The Mudcat Café TM
Thread #105734   Message #2177502
Posted By: Stilly River Sage
23-Oct-07 - 03:17 PM
Thread Name: BS: Overheard Conversations: Cell phones
Subject: BS: Overheard Conversations: Cell phones
I could hardly believe the conversation I overheard while buying cat food at Petsmart last week. A uniformed Fort Worth police officer behind me in the checkout line was on the phone. It seems his unmarried daughter is pregnant and having a horrible time with morning sickness and is having difficulty continuing with her college course work and she's missing a lot of work with her employer. Her boyfriend isn't helpful and doesn't understand her. Geez, Louise! Did everyone on that side of the store really need to hear all of that?

Cell phones are handy. It's the only form of phone my 19-year-old college student daughter has, and it can be a lifeline. I pay for her phone while she's in school so I'm sure she has a way to contact me if she needs to. But these prolonged conversations by total strangers in public places and in inappropriate settings drive me a bit nuts sometimes. They fill the air with their conversations in restaurants, where you perhaps want to speak quietly with other diners at your table.
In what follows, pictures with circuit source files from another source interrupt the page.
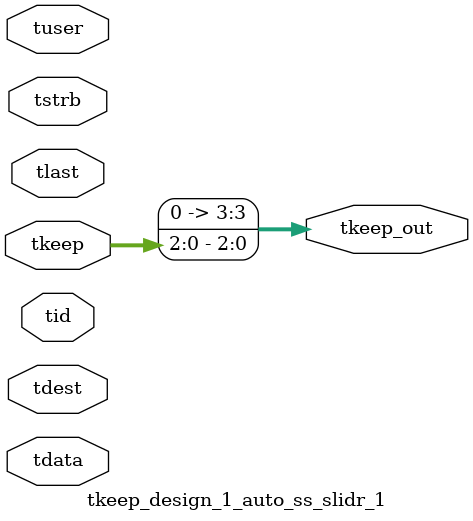
<source format=v>


`timescale 1ps/1ps

module tkeep_design_1_auto_ss_slidr_1 #
(
parameter C_S_AXIS_TDATA_WIDTH = 32,
parameter C_S_AXIS_TUSER_WIDTH = 0,
parameter C_S_AXIS_TID_WIDTH   = 0,
parameter C_S_AXIS_TDEST_WIDTH = 0,
parameter C_M_AXIS_TDATA_WIDTH = 32
)
(
input  [(C_S_AXIS_TDATA_WIDTH == 0 ? 1 : C_S_AXIS_TDATA_WIDTH)-1:0     ] tdata,
input  [(C_S_AXIS_TUSER_WIDTH == 0 ? 1 : C_S_AXIS_TUSER_WIDTH)-1:0     ] tuser,
input  [(C_S_AXIS_TID_WIDTH   == 0 ? 1 : C_S_AXIS_TID_WIDTH)-1:0       ] tid,
input  [(C_S_AXIS_TDEST_WIDTH == 0 ? 1 : C_S_AXIS_TDEST_WIDTH)-1:0     ] tdest,
input  [(C_S_AXIS_TDATA_WIDTH/8)-1:0 ] tkeep,
input  [(C_S_AXIS_TDATA_WIDTH/8)-1:0 ] tstrb,
input                                                                    tlast,
output [(C_M_AXIS_TDATA_WIDTH/8)-1:0 ] tkeep_out
);

assign tkeep_out = {tkeep[2:0]};

endmodule


</source>
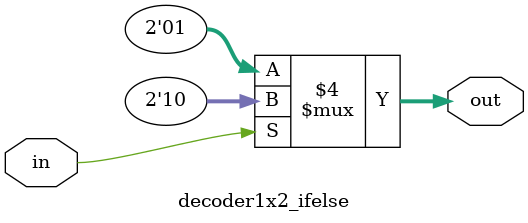
<source format=v>
`timescale 1ns / 1ps


module decoder1x2_ifelse(input in,output reg [1:0]out );
always@*
begin
if(in==1'b0) out=2'b01;
else out=2'b10;
end
endmodule


</source>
The people who talk on the phone the whole time while someone is waiting on them in the grocery store checkout line are delivering the unspoken message to the clerk "you aren't important enough for me to be polite to you."

Why do some people even seem to amplify their voices when they're on the phone in public, as if they think their phone call might be interesting to the strangers around them?

Since when did talking to the person who isn't there in the room with you trump the courtesy of communicating with the people who are present? And people talking with phones held to the ear while driving, especially in traffic, are down right scary.

My daughter is good about when and where she talks because that was something we discussed when she got the phone. She knows not to try to drive and talk, it rolls over to her voice mail if she's on the road. We excuse ourselves and find a private space or call back if we simply must talk to the caller. Did these rude cell phone users simply miss having a mother teach them about good manners?

What conversations have you heard? Feel free to tell-all. The original caller did, after all.